In the past, change was not something that would come easily for Motorola. Slow to enter the smartphone market, after growing complacent due to the success of the MotoRAZR, they suffered quarter after quarter of losses. This culminated in the multi-billion dollar acquisition of Motorola Mobility by Google, a move likely driven by Google’s desire for the 80 year old company’s patent portfolio.
But now Motorola has no choice - it must change or perish.
If Motorola is going to survive, it will need to pulling something revolutionary out of its hat.
Once again the company has changed hands, now sold by Google for a mere quarter of its buying price to Chinese PC manufacturing giant Lenovo. While Lenovo expressed a desire to enter the US smartphone market through Motorola, its latest offerings; the Moto-X and Moto-G have failed to deliver impressive sales figures. Clearly, if Motorola is going to survive as a brand, it will need to pulling something revolutionary out of its hat.

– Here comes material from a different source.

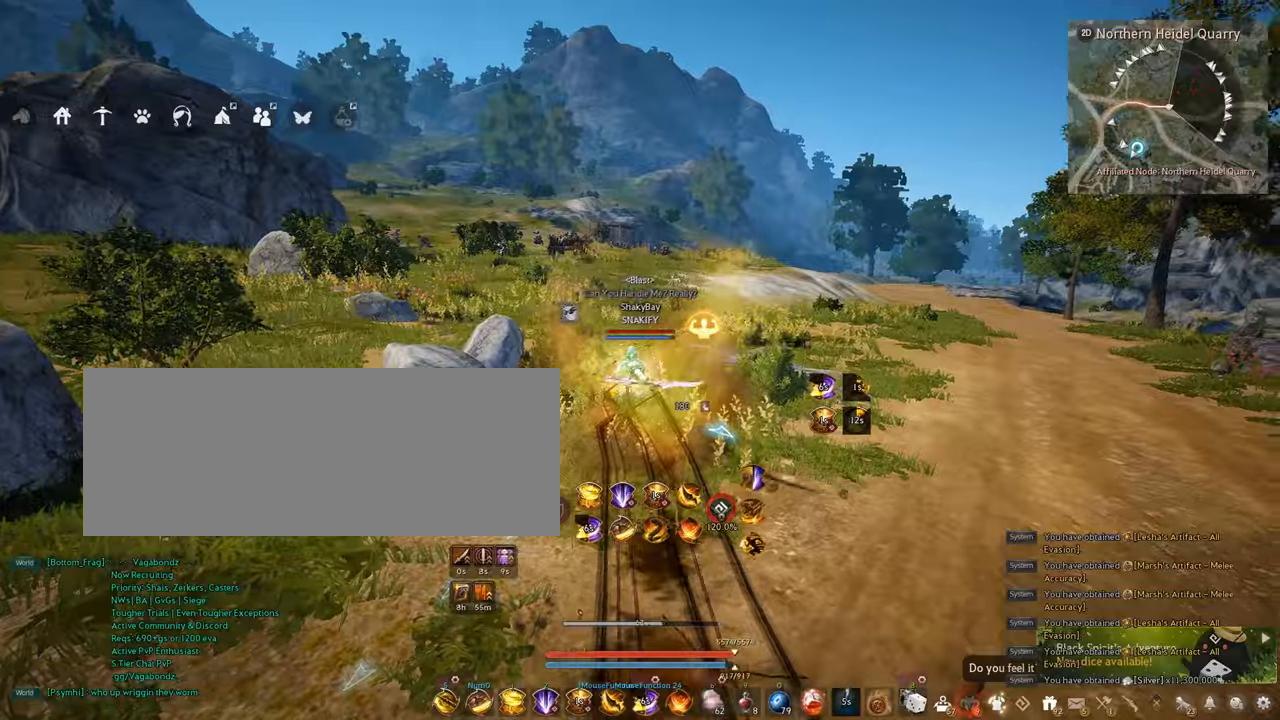
{"keys": ["a"], "mouse": [], "events": [[450, "a", "down"]]}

And it might have just that thing…
The Moto360, due to be launched in Summer this year is, Motorola’s foray into the smartwatch market. This is a market which despite a slew of new devices, has failed to generate significant popular traction. Current devices are hindered by short battery life, and poorly optimized software interfaces. But most importantly, they fail to address the fact that a watch is primarily a fashion accessory.
This is the key area in which Motorola believes its Moto360 device can shine. Billed as a “reimagining of the modern timepiece”, it sets itself apart from the blocky form factor of its competitors with a round touchscreen panel. This combined with a variety of straps, both metal and leather, give the device more of the feel of a high-end luxury watch, than the ugly utilitarian aesthetic adopted by Samsung’s Galaxy Gear series.
Combined with this, the soon-to-be-released device will be among the first two products to launch alongside Google’s new Android Wear operating system. This OS is a customised version of Android, optimised for wearable devices. It features complete integration with Google Now’s voice control capabilities, and promises to allow users to rapidly, and easily access important information, with minimal physical interaction with the screen.
Could this be the device that finally opens up the smartwatch market in the same way that Apple did for the smartphone and tablet? Motorola certainly hopes so, and given the exciting form factor of the phone, as well as new Google software, they might just have a fighting chance.